Ben Jacobs…walked into the room with a voice recorder, put it up to Gianforte’s face and began asking [questions about pending health care legislation]. Gianforte told him he would get to him later. Jacobs persisted with his question.

… Gianforte grabbed Jacobs by the neck with both hands and slammed him to the ground …[We] watched in disbelief as Gianforte then began punching [Jacobs]. As Gianforte moved on top of Jacobs, he began yelling something to the effect of, “I’m sick and tired of this!” Jacobs scrambled to his knees and said something about his glasses being broken. He asked [us] for our names. In shock, we did not answer. Jacobs then said he wanted the police called, and went to leave.

To be clear, at no point did any of us who witnessed the assault see Jacobs show any form of physical aggression toward Gianforte.

Clearly, Mr. Gianforte’s thuggery is popular with his Trump-loving Republican constituents. Last month, such a voter pointed to a local reporter at a Gianforte campaign event. According to The Missoulian newspaper, “the voter called media ‘the enemy’ and mimed the act of wringing a neck.”

Whereupon, Mr. Gianforte joined his constituents’ fun by remarking, “It seems like there are more of us than there is (sic) of him.”

In the immediate hours after Mr. Gianforte body-slammed the Guardian reporter—a maneuver common to wrestling matches so very much enjoyed by the First Fan—a public relations flack on the congressman’s payroll explained that Ben Jacobs was nothing but a “liberal journalist” who had engaged in “aggressive behavior” that “created a scene.”

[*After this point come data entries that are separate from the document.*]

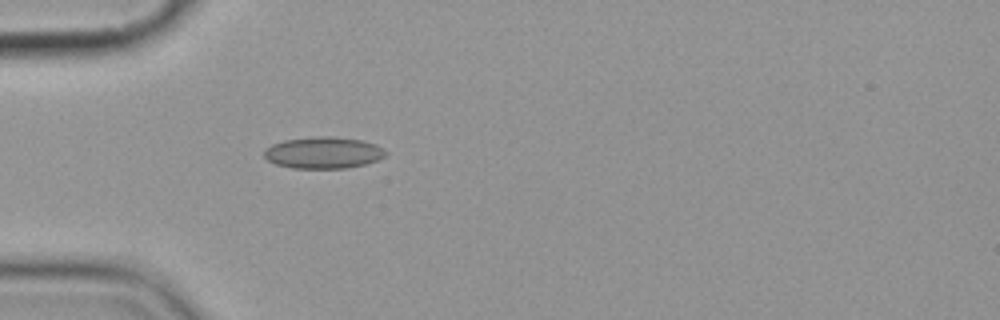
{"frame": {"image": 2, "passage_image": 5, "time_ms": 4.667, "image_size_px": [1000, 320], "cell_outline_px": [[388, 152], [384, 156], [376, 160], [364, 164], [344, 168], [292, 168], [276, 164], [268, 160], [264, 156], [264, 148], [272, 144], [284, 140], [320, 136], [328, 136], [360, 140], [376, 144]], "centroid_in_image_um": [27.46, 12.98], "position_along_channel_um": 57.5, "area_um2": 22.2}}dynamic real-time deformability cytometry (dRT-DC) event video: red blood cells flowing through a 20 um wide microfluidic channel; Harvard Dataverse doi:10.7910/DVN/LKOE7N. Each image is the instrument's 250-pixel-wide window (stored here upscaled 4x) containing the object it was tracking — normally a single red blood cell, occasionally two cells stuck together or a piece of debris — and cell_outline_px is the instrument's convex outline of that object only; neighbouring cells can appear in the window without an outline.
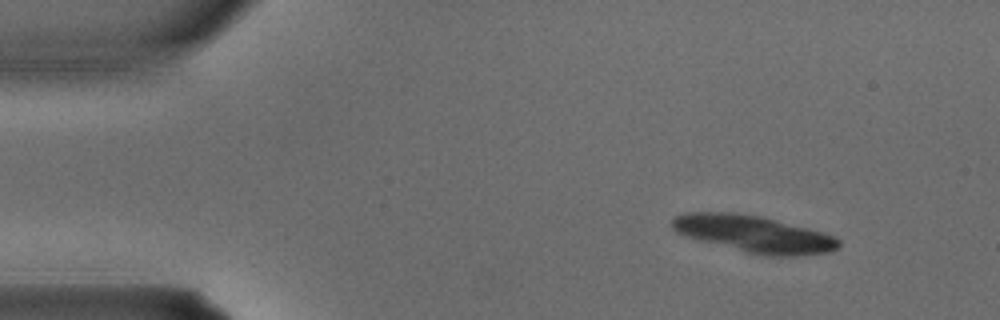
{"species": "common noctule bat (a hibernating species)", "species_latin": "Nyctalus noctula", "temperature_condition": "warm", "stored_images_in_passage": 3, "camera_frame_rate_fps": 3000, "um_per_image_px": 0.085, "animal": {"sex": "male", "body_mass_g": 15.6}, "frame": {"image": 1, "passage_image": 1, "time_ms": 0.0, "image_size_px": [1000, 320], "cell_outline_px": [[840, 244], [836, 248], [828, 252], [792, 256], [764, 256], [700, 240], [676, 232], [672, 228], [672, 220], [676, 216], [684, 212], [736, 212], [760, 216], [776, 220], [820, 232], [832, 236], [840, 240]], "centroid_in_image_um": [64.04, 19.87], "position_along_channel_um": 21.0, "area_um2": 35.14}}
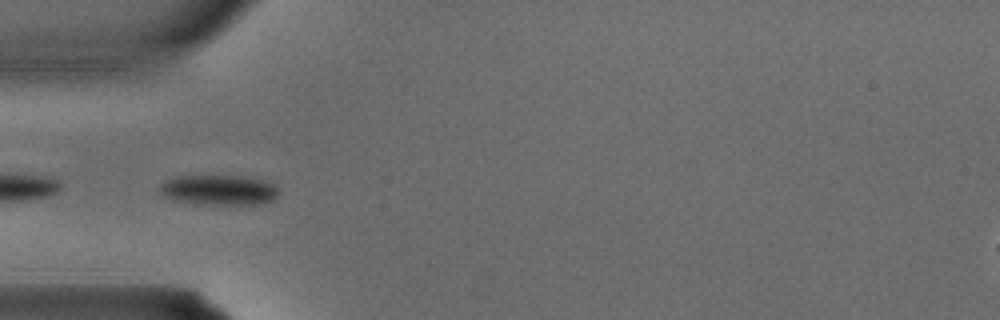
{"frame": {"image": 2, "passage_image": 3, "time_ms": 0.667, "image_size_px": [1000, 320], "cell_outline_px": [[280, 192], [276, 200], [260, 204], [192, 204], [172, 200], [164, 196], [160, 192], [160, 184], [164, 180], [176, 176], [244, 176], [276, 184]], "centroid_in_image_um": [18.61, 16.16], "position_along_channel_um": 66.4, "area_um2": 21.27}}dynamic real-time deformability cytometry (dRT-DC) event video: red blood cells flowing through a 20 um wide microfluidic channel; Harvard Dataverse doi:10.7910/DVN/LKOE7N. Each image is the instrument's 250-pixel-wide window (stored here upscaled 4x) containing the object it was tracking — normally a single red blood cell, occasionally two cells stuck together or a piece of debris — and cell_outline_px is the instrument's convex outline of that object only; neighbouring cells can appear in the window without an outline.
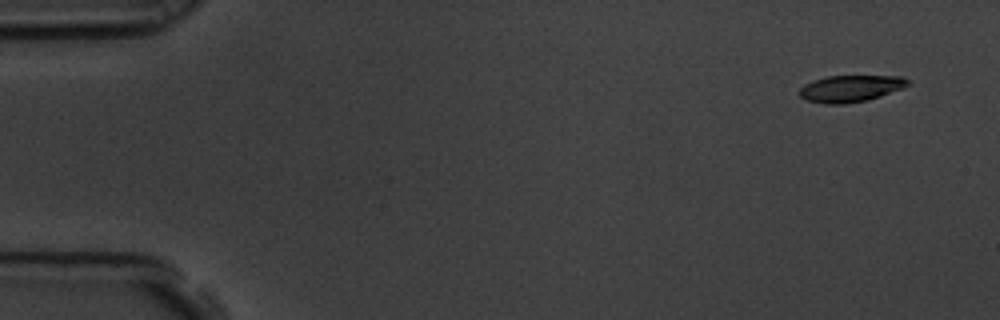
{"species": "common noctule bat (a hibernating species)", "species_latin": "Nyctalus noctula", "temperature_condition": "room temperature", "stored_images_in_passage": 5, "camera_frame_rate_fps": 3000, "um_per_image_px": 0.085, "animal": {"sex": "male", "body_mass_g": 19.5, "forearm_length_mm": 54.6}, "frame": {"image": 1, "passage_image": 1, "time_ms": 0.0, "image_size_px": [1000, 320], "cell_outline_px": [[908, 84], [904, 88], [868, 100], [844, 104], [824, 104], [804, 100], [800, 96], [800, 88], [804, 84], [828, 76], [904, 76], [908, 80]], "centroid_in_image_um": [72.29, 7.53], "position_along_channel_um": 12.7, "area_um2": 16.88}}
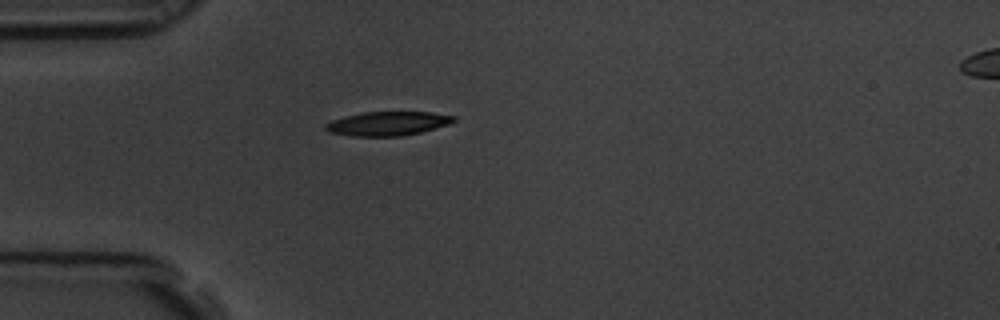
{"frame": {"image": 2, "passage_image": 5, "time_ms": 1.333, "image_size_px": [1000, 320], "cell_outline_px": [[456, 120], [448, 124], [420, 132], [400, 136], [352, 136], [328, 132], [324, 128], [324, 124], [332, 120], [344, 116], [364, 112], [432, 112], [456, 116]], "centroid_in_image_um": [32.92, 10.5], "position_along_channel_um": 52.1, "area_um2": 17.92}}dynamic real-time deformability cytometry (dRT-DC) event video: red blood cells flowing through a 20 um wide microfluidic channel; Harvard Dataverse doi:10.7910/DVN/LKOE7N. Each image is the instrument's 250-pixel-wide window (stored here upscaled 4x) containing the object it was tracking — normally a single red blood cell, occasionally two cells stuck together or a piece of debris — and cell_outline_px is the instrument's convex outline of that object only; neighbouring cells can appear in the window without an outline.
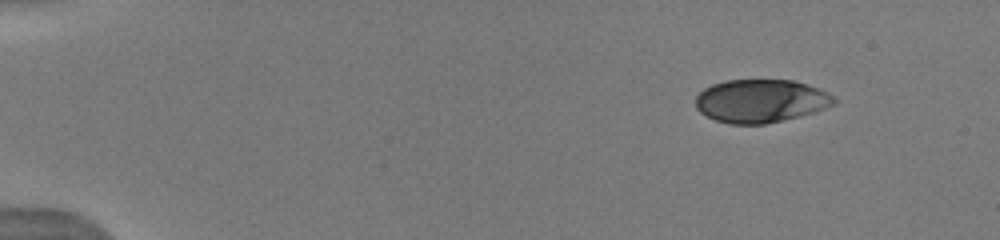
{"species": "human", "species_latin": "Homo sapiens", "temperature_condition": "warm", "stored_images_in_passage": 32, "camera_frame_rate_fps": 3000, "um_per_image_px": 0.085, "donor": {"sex": "male"}, "frame": {"image": 1, "passage_image": 1, "time_ms": 0.0, "image_size_px": [1000, 240], "cell_outline_px": [[836, 104], [812, 112], [764, 124], [728, 124], [716, 120], [700, 112], [696, 108], [696, 96], [704, 88], [712, 84], [724, 80], [792, 80], [808, 84], [828, 92], [836, 100]], "centroid_in_image_um": [64.64, 8.57], "position_along_channel_um": 20.4, "area_um2": 34.62}}
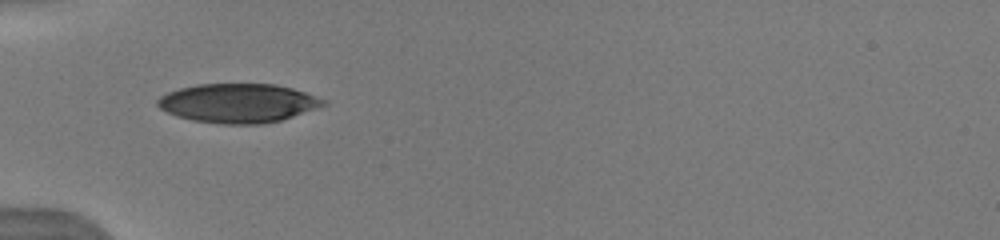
{"frame": {"image": 2, "passage_image": 10, "time_ms": 4.0, "image_size_px": [1000, 240], "cell_outline_px": [[328, 104], [280, 120], [260, 124], [220, 124], [192, 120], [176, 116], [160, 108], [156, 104], [156, 100], [160, 96], [168, 92], [180, 88], [196, 84], [276, 84], [292, 88], [304, 92], [324, 100]], "centroid_in_image_um": [20.19, 8.76], "position_along_channel_um": 64.8, "area_um2": 37.51}}
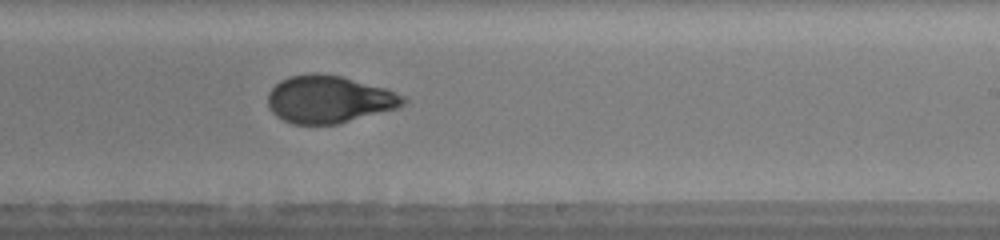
{"frame": {"image": 3, "passage_image": 19, "time_ms": 9.0, "image_size_px": [1000, 240], "cell_outline_px": [[408, 100], [400, 108], [336, 124], [292, 124], [276, 116], [268, 108], [268, 92], [280, 80], [288, 76], [308, 72], [316, 72], [340, 76], [388, 88], [404, 96]], "centroid_in_image_um": [27.98, 8.43], "position_along_channel_um": 261.0, "area_um2": 37.86}, "authors_computed_cell_mechanics": {"area_um2": 37.3388, "velocity_mm_per_s": 4.0163, "shape_relaxation_time_tau1_ms": 5.819, "shape_relaxation_time_tau2_ms": 0.7972, "deformation_change_tau1": 0.1928, "deformation_change_tau2": 0.0493}}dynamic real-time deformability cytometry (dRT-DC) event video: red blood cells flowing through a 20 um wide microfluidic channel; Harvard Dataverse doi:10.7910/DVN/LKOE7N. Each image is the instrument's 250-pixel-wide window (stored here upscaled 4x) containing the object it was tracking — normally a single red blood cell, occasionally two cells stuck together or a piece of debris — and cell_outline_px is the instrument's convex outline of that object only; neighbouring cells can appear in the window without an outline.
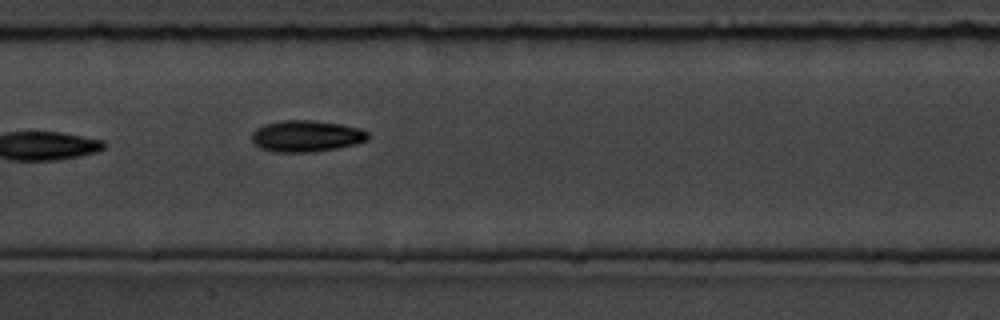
{"species": "common noctule bat (a hibernating species)", "species_latin": "Nyctalus noctula", "temperature_condition": "room temperature", "stored_images_in_passage": 8, "camera_frame_rate_fps": 3000, "um_per_image_px": 0.085, "animal": {"sex": "male", "body_mass_g": 19.5, "forearm_length_mm": 54.6}, "frame": {"image": 1, "passage_image": 8, "time_ms": 2.333, "image_size_px": [1000, 320], "cell_outline_px": [[368, 140], [356, 144], [336, 148], [312, 152], [276, 152], [260, 148], [252, 144], [252, 132], [256, 128], [264, 124], [280, 120], [312, 120], [340, 124], [360, 128], [368, 132]], "centroid_in_image_um": [26.01, 11.56], "position_along_channel_um": 181.4, "area_um2": 21.44}}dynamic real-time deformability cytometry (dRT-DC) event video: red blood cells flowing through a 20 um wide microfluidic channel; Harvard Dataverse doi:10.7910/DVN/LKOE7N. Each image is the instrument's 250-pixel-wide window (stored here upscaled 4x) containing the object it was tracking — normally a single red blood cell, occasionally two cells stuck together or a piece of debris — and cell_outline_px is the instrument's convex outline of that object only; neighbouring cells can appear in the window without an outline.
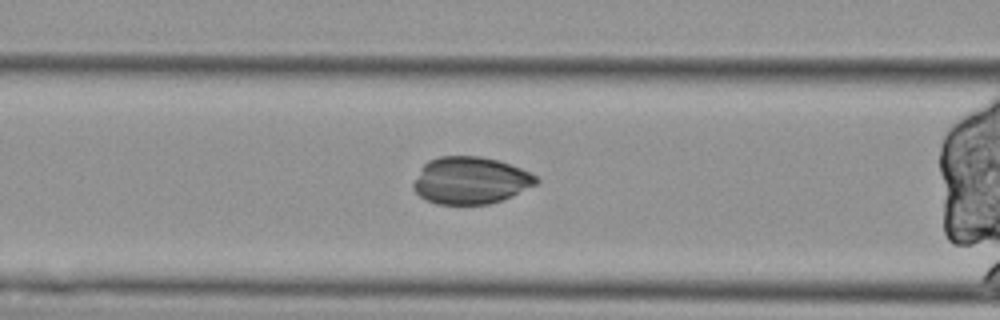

After sleeping on it, Mr. Gianforte amended the official line by acknowledging that his violent attack was wrong, and that he took “full responsibility for my actions”—the emptiest of empty politicians’ excuses. How might a large man seen grabbing a noticeably smaller man by the throat, crashing him to the floor, and then pounding him with his fists to take partial responsibility?

Mr. Gianforte contacted Mr. Jacobs and apologized. He apologized again to Gallatin County Justice of the Peace Rick West, who deferred an initial ruling of one hundred-eighty days’ incarceration. Instead, Mr. West sentenced the congressman to forty hours of community service and twenty hours of anger management classes—plus an assessment of $385 (€344.8) in fines and court costs. Should Mr. Gianforte’s temper flare to violence between now and November, Mr. West said he will yank the congressman from Washington and lock him up in a Montana hoosegow.

In his first post-assault interview, with The Missoulian, Mr. Gianforte offered up what he may have thought were pearls of newfound wisdom.

“Right now, analyzing the facts is I need (sic) to focus on taking responsibility,” said the congressman, “and that’s what I’ve done.”

According to The Missoulian, the congressman then underscored the “extremely important” role of the press, and called for a “return to more civility on both sides.”

Both sides? Both? When, exactly, did a newspaper reporter beat up Republican congressmen?

Pity an American public conditioned to accept, without question, this claim of duality; an untruthful claim The Missoulian failed to challenge; a lie frequently left unchallenged by the vast majority of American media outlets.

Hillary Clinton, whom Mr. Trump defeated last November, had something chilling to say about truth and lies in a May commencement speech at her alma mater, Wellesley College here in New York.

“As the history majors among you know all too well,” Mrs. Clinton told the class of 2017, “when people in power invent their own facts and attack those who question them, it can mark the beginning of the end of a free society.”

She added, “That is not hyperbole. It is what authoritarian regimes throughout history have done. They attempt to control reality. Not just our laws and our rights, but our thoughts and beliefs.”